Signing from a Distance & Power of Attorney
When a client is in the U.S. or Canada and they need to sign documents, there are basically two steps; the first contracts allow them to sign scanned/faxed documents, but the final signing of the Purchase Sales Agreement requires either personal presence in Mexico to sign or a power of attorney.
For promissory contracts, the signatures can be executed long distance. One party (usually buyer) from the U.S.A., Canada or Europe will sign from their home country. He will scan, and send the contract back to his lawyer by email. The lawyer in Mexico will then witness the signature of the party who is in Mexico (usually seller). Once signed in witness of the buyer’s lawyer, he will deliver the other contract set with signature of the buyer, and collect the original signature from the selling party. The lawyer will then keep the original in his office until the buyer returns to Mexico to collect his set for filing.

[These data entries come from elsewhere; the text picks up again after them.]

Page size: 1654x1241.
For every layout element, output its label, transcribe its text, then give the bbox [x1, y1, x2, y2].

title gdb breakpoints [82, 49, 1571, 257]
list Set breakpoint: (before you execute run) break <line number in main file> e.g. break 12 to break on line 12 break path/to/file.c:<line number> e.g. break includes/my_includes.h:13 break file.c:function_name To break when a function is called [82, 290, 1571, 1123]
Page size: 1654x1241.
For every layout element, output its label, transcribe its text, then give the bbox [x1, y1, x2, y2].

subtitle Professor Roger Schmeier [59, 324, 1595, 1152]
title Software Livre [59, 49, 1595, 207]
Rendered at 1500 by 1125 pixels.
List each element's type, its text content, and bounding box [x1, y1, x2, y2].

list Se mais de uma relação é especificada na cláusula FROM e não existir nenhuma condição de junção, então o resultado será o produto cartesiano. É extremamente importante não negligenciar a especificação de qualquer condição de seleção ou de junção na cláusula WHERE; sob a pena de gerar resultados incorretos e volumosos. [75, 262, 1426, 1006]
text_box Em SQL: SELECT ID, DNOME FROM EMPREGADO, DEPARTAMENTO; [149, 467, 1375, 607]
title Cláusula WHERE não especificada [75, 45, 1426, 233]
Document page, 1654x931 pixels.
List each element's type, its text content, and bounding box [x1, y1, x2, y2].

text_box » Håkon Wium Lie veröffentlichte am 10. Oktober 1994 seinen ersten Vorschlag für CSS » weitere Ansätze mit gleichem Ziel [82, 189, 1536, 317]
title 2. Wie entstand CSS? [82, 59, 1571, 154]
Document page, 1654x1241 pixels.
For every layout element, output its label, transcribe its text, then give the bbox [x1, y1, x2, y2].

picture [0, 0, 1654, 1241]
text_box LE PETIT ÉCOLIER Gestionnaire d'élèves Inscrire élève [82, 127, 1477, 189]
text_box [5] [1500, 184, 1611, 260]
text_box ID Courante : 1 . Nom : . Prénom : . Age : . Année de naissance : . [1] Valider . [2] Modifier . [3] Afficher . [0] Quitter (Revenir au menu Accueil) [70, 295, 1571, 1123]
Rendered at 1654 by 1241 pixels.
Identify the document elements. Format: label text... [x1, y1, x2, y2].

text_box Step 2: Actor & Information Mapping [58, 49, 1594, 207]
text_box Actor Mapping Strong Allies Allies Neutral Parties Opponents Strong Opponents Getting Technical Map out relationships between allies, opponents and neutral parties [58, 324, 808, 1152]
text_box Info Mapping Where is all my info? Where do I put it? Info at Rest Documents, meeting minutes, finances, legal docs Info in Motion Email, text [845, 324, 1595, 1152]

Or, the lawyer will scan in the contract with signature from the seller, and send by email. Since it is a private contract, these signatures do not need to be executed before a notary public, (unless the buyer’s lawyer has organized a different process.)
Once the private promissory contract is in execution, monies are then transferred.
When the property is ready for legal transfer, then the promissory contract is matured
into the purchase sales agreement, which is what is presented before the notary public for formalization. (This contract becomes the new deed.) This final step of formalizing the property transfer requires the buyer’s physical presence to sign before the notary public, or a power of attorney which specifies that a certain representative can sign the purchase sales agreement on their behalf.
Preconstruction, Condo Regime and Transfer of Title
For those who buy preconstruction, the developer will usually carry out the process of attaining the condo regime while they are in the process of constructing the building. Once the construction has reached a certain point and the condo regime is attained, the parties can proceed to the title transfer. The granting of the condo regime is also an important milestone for anyone who wishes to buy by means of a mortgage. Buyers will want to discuss the point of the condo regime with their agent and be sure that their payments are determined on the contract by milestones such as construction progress and condo regime rather than calendar dates.
These two points (signing from a distance and understanding the condo regime) will allow buyers to understand how and when their legal property transfer can take place and plan either to be in Mexico at the appropriate time or make the necessary power of attorney arrangements.